One line on a customs document can determine whether your product clears at a 10% or a 50% duty. 

Modern electronics no longer move through a single country. A PCB designed in the U.S., fabricated in Taiwan, assembled in Vietnam, and final-packed in China may travel through four different trade environments before it reaches the customer. A small change in the sourcing path, assembly location, or HS classification can change your entire project cost by more than the hardware itself.

That’s the reality of today’s U.S.-China-EU electronics trade environment. Duties on China-origin components no longer arrive as one-time shocks. They keep changing, forcing companies to rethink how products are designed, sourced, and manufactured.

This article shows how engineering and sourcing teams build flexibility into their BOMs through alternate components, regional sourcing strategies, and smarter HS-code planning to create and ship electronics products that can survive the wave of global trade disruption.

What’s Actually Happening in Trade Right Now

If you’re designing or sourcing electronic components in 2026, global trade decisions now reach directly into day-to-day engineering and sourcing choices. A component that made financial sense last quarter may suddenly become difficult, expensive, and risky to source today.

The U.S.: Section 301 and Section 122

Originally introduced during the U.S.-China trade war, these tariffs still apply across a wide range of China-origin electronic components, including PCBs, semiconductors, connectors, and subassemblies. More recently, new Section 122 measures have added another layer of cost pressure.

The EU: Strategic Autonomy Is Driving Policy Pressure

Europe, meanwhile, is tightening regulations such as RoHS, REACH, and WEEE, with REACH now tracking more than 197 substances. In some cases, RoHS violations can carry fines of up to €100,000 per incident

China: Export Controls

China’s response hasn’t been limited to tariffs. Instead, it has focused on controlling upstream materials. With China controlling roughly 98% of global gallium production and about 68% of germanium production, export restrictions on these materials, both critical for semiconductors and RF applications, have introduced a different kind of supply chain risk.

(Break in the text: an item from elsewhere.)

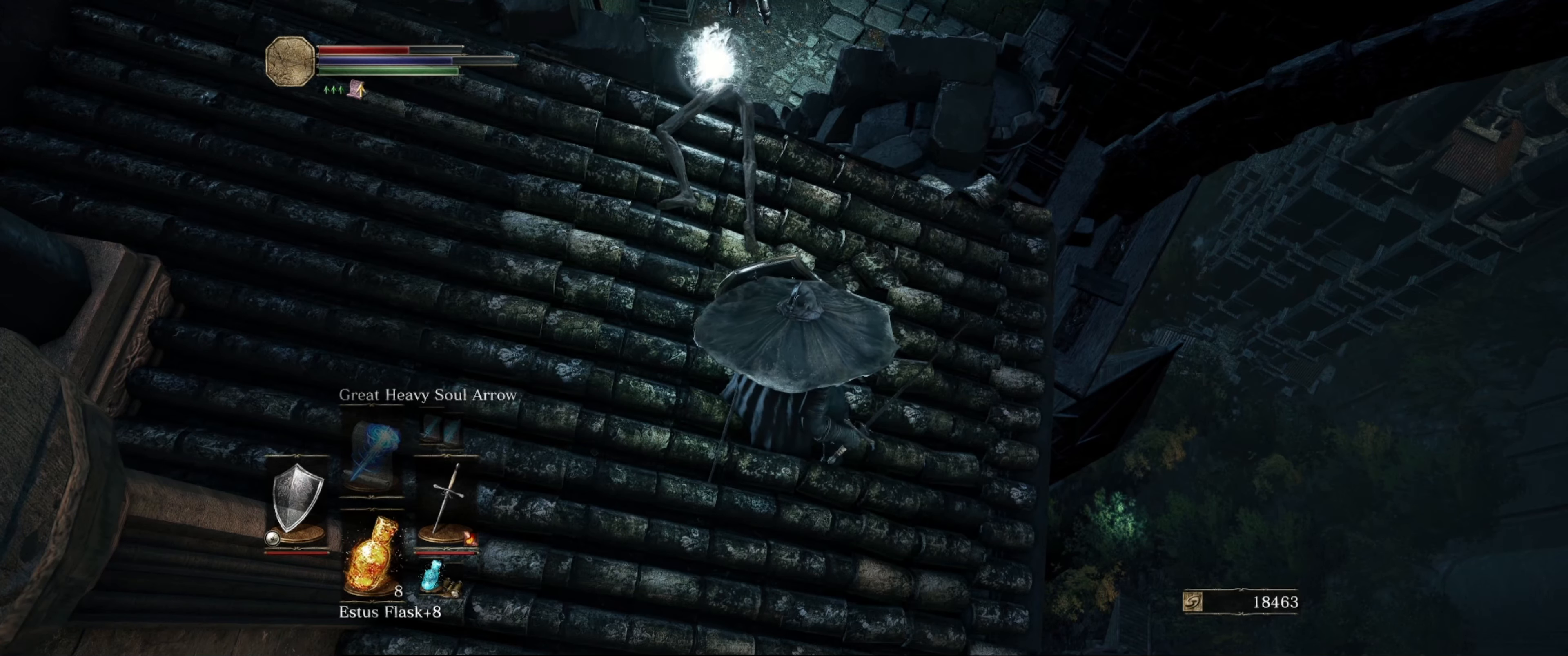
{"buttons": ["L1"], "left_stick": "center", "right_stick": "center", "events": []}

The combined effect of U.S. tariffs, EU compliance requirements, and China’s export controls is creating an electronics market where volatility is becoming a structural challenge rather than a temporary one.

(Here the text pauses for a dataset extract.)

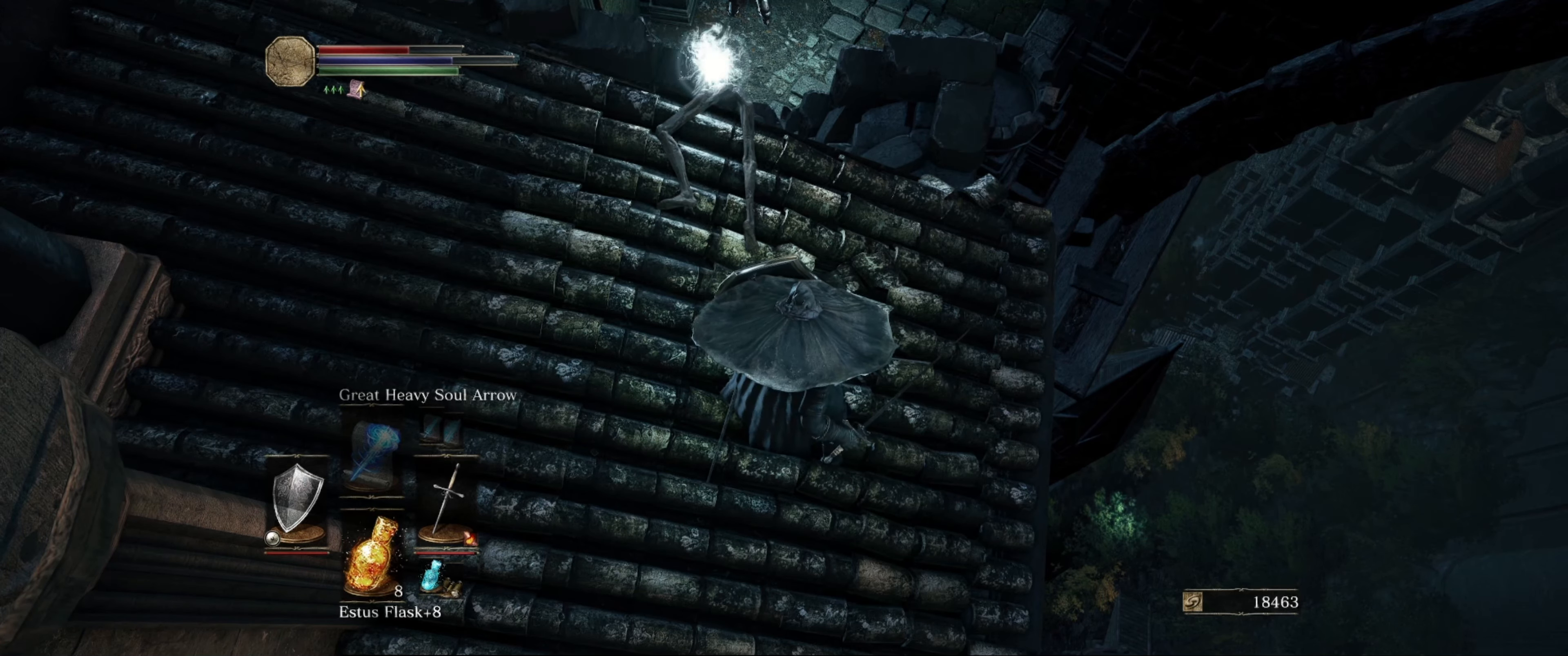
{"buttons": ["L1"], "left_stick": "center", "right_stick": "center", "events": []}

  • A PCB sourced from China may carry a tariff penalty in the U.S.
  • The same PCB may face stricter compliance requirements in Europe.
  • The materials inside that PCB may be subject to export controls from China.

In practice, tariffs, compliance rules, and export controls have become part of the design process itself.

Where the Risk Sits in Your BOM

Tariffs don’t land evenly across a BOM. To design for resilience, you need to know where the pressure builds.

Printed Circuit Boards (Bare & Assembled) 8534

  • Typical sourcing regions: China, Taiwan, Vietnam, South Korea
  • Tariff exposure: High (especially China-origin into the U.S.)
  • Switching difficulty: Medium-High

PCBs remain one of the most tariff-exposed parts of the electronics supply chain. More than 60% of global PCB production capacity is concentrated in China, particularly for high-volume and complex multilayer boards. As a result, companies importing China-origin PCBs into the U.S. often face 25% duties under Section 301.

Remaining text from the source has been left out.